In the past, only professionals had easy access to business information providers such as Bloomberg and Reuters. Research meant trudging from one library shelf to another, and paying a lot for materials to be couriered from the US.
After doing his legwork, he contacted the Singapore branch of US broking firm SalomonSmithBarney and made his first stock buy.
A year later its initial public offering, his hunch about Amazon.com proved accurate. Wall Street began to realise the huge potential of Internet retail. The trading volume and stock price of Amazon.com shot up.
Last month, it hit a high of US$221 (S$345) -- compared to its initial public offer price of US$3. Mr Lim sold most of his stocks while the price was climbing from January to last month. It has since dropped to under US$120.
Since buying Amazon.com, he has also gone on to invest in a dozen other stocks, including a battery company, US toy maker Hasbro, and luxury retailer Tiffany & Co.
And, yes, it was while he was walking around a shopping centre that he picked up the last two companies.
"That was last Christmas, when Furbies hit the market," he explains. The "must have" toy of the season, marketed by Hasbro, is a gremlin-like creature which babbles in its own language.
As for Tiffany, he was walking in Ngee Ann City when he saw that the shop "was so crowded that nobody could get in". He thought that would be a good investment.
From toys and Tiffany's to technology. Next stop for Mr Lim is Silicon Valley. He will be leaving for Palo Alto, California next week.
There, he hopes to learn first-hand about Internet business strategies, start-up companies and venture capital from the experts there. He does not have a job lined up yet.
For starters, he will also be enrolling in a summer course at Stanford University with the money he has made from investments -- he calls it his "Amazon.com scholarship".
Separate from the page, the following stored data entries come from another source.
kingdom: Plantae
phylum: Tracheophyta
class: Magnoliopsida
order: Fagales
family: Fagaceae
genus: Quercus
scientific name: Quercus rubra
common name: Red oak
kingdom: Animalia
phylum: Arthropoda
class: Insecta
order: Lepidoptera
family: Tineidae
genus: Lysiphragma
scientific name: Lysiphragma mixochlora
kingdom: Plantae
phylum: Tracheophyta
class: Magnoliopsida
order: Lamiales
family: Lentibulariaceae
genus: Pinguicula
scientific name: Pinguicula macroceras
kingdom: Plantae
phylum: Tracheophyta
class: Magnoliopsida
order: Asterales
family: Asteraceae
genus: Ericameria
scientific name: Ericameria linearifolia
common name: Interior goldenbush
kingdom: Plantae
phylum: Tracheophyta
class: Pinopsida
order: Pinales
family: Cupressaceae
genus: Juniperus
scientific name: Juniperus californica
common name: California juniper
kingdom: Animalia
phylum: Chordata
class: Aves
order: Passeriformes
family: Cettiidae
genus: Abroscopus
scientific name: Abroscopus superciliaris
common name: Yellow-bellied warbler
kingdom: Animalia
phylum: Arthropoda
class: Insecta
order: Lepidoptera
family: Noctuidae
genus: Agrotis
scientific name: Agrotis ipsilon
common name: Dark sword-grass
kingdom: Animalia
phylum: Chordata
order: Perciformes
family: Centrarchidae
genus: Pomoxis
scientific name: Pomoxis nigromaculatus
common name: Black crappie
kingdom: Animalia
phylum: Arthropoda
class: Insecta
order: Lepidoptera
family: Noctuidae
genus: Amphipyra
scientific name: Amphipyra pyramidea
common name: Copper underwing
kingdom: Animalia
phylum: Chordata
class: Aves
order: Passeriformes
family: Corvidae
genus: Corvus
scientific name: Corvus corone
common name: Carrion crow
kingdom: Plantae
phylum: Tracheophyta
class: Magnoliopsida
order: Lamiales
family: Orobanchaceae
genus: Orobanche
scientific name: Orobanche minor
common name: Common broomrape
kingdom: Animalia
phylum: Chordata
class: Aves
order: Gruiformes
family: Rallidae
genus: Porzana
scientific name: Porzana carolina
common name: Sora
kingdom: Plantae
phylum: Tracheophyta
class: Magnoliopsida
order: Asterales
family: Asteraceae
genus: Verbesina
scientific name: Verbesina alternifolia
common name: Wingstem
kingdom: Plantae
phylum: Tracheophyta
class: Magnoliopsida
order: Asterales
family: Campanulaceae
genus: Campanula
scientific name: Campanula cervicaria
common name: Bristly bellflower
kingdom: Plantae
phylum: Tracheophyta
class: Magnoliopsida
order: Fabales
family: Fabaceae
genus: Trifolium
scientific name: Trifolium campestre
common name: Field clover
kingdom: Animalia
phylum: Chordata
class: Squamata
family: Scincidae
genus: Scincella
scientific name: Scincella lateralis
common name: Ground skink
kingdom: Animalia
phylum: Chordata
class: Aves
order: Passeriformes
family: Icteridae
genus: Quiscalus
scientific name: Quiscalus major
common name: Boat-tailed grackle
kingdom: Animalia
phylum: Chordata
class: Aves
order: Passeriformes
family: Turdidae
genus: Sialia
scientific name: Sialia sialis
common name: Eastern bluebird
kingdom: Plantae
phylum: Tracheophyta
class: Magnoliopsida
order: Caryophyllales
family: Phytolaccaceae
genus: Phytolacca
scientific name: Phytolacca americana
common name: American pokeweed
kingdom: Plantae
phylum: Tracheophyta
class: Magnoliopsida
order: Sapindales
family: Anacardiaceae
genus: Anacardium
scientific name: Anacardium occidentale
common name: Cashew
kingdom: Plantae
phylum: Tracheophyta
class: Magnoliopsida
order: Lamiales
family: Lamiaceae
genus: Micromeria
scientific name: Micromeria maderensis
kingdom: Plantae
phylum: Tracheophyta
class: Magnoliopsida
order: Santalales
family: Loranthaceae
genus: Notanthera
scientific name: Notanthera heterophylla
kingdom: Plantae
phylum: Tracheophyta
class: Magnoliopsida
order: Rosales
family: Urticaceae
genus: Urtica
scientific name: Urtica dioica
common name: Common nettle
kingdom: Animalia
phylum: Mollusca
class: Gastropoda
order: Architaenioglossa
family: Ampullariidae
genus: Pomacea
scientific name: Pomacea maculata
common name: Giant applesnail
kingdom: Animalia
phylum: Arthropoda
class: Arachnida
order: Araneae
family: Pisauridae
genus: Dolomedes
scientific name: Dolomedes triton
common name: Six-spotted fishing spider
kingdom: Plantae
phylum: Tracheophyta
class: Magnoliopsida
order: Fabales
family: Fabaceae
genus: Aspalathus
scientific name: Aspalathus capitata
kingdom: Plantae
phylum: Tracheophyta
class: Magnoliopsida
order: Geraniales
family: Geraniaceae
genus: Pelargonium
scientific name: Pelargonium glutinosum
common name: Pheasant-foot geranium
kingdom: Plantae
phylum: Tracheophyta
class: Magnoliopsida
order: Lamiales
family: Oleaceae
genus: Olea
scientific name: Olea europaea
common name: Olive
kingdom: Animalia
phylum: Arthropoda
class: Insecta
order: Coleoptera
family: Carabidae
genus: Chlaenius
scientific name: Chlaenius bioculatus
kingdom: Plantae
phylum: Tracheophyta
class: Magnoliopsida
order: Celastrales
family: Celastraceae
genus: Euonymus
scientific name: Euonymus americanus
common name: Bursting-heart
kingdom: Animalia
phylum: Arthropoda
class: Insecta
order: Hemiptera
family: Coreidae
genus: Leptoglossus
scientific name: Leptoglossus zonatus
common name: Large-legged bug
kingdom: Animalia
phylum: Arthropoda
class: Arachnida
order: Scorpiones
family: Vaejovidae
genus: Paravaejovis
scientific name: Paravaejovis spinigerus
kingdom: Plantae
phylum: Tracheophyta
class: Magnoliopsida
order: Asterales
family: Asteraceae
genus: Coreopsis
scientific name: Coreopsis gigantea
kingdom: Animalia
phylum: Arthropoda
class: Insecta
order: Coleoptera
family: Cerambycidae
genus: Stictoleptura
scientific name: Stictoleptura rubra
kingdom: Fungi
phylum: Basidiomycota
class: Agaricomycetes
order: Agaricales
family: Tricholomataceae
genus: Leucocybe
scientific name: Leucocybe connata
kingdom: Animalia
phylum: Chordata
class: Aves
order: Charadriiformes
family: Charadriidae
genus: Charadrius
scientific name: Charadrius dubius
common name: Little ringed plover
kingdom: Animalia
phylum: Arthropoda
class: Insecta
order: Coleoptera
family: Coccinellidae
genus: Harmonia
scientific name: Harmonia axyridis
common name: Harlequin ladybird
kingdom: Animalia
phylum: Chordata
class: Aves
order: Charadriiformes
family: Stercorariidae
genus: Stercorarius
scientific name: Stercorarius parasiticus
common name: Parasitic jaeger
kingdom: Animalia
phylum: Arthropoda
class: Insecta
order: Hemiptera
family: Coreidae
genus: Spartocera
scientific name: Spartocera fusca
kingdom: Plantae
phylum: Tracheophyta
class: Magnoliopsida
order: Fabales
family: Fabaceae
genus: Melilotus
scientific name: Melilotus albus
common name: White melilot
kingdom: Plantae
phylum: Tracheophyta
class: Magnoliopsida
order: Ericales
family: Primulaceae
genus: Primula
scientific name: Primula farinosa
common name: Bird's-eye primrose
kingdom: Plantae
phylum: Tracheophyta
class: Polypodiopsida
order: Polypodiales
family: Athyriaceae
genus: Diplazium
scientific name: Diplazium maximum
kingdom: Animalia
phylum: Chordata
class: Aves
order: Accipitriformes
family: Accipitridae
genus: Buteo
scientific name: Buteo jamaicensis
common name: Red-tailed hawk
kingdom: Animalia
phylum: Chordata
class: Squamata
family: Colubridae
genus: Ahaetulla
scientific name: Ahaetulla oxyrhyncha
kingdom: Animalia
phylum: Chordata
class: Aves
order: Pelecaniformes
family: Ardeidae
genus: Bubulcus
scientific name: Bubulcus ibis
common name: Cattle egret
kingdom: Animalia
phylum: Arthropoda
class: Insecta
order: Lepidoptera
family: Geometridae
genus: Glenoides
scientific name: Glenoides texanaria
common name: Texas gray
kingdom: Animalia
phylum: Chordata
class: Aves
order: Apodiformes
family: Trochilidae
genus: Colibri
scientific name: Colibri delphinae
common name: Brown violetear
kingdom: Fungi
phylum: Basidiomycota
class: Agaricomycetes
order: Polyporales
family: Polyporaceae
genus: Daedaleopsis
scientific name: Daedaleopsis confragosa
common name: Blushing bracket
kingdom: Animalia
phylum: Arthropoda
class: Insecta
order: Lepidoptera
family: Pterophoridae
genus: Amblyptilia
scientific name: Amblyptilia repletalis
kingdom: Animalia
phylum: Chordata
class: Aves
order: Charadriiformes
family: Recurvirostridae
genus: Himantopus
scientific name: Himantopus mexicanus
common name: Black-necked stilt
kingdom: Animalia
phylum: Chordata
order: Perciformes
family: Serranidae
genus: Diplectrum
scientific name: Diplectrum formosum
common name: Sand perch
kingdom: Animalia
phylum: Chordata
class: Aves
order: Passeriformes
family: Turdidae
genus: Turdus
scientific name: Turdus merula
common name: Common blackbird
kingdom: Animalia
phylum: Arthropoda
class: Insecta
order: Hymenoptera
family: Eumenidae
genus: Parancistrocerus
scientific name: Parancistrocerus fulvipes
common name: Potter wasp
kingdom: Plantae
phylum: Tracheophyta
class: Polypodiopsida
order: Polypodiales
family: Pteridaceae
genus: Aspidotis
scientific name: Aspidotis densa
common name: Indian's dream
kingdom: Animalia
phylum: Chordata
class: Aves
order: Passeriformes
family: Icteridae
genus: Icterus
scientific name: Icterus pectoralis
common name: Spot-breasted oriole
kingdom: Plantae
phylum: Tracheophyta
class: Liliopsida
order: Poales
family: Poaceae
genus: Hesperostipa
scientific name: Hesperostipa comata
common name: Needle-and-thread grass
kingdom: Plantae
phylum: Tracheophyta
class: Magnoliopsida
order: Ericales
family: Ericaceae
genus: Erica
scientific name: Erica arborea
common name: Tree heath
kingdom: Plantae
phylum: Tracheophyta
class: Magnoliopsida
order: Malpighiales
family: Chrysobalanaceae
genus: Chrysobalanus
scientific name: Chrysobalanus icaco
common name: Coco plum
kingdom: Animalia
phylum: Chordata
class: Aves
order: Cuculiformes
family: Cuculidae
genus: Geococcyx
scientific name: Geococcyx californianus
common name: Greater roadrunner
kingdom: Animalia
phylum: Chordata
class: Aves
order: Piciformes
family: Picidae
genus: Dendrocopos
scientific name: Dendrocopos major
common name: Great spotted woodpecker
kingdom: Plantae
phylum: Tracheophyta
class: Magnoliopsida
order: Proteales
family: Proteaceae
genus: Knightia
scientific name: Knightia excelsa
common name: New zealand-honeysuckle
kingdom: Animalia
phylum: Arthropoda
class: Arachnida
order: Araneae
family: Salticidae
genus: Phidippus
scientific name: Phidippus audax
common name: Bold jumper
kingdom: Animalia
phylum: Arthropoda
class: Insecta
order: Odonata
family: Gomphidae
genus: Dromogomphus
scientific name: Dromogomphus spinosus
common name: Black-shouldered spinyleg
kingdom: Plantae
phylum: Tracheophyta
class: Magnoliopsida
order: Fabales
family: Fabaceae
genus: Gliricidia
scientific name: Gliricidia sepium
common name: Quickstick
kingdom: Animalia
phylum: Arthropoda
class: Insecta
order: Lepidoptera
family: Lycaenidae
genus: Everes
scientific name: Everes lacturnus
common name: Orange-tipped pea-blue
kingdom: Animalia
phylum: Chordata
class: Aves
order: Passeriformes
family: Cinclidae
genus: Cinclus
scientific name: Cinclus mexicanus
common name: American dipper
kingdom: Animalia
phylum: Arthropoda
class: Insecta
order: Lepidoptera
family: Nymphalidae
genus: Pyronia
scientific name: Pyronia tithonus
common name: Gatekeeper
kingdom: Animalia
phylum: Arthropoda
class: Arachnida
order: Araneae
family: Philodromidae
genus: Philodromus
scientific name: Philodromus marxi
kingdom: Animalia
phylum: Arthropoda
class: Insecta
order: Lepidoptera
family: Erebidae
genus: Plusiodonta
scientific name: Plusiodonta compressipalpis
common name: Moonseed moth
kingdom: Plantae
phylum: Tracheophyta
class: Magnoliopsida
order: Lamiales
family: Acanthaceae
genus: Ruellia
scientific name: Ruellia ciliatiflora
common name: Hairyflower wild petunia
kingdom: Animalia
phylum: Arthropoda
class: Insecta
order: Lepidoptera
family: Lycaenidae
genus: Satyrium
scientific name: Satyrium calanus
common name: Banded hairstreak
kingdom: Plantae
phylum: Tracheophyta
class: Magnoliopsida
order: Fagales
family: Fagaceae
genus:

"Who knows, I may find another company to invest in," he says. Perhaps, he may even become a technopreneur.
To Mr Lim, whose father, Mr T.Q. Lim, 63, is a judicial commissioner, and mother Mary, 57, a junior-college teacher, the world is a sea of possibilities. And he would like to have a hand in just about any of them.
"I like everything, from Internet to art history. It's difficult to put me in a box."
He adds, almost gleefully: "People find it hard to categorise me."
He says: "I had this idea of telling people that they have an edge as amateurs. There is too much hype out there about qualifications. You don't need an MBA or CFA -- or, Chartered Financial Analyst, a professional investment qualification.
And he admits readily: "I want to evangelise Peter Lynch's ideas. I am evidence of that."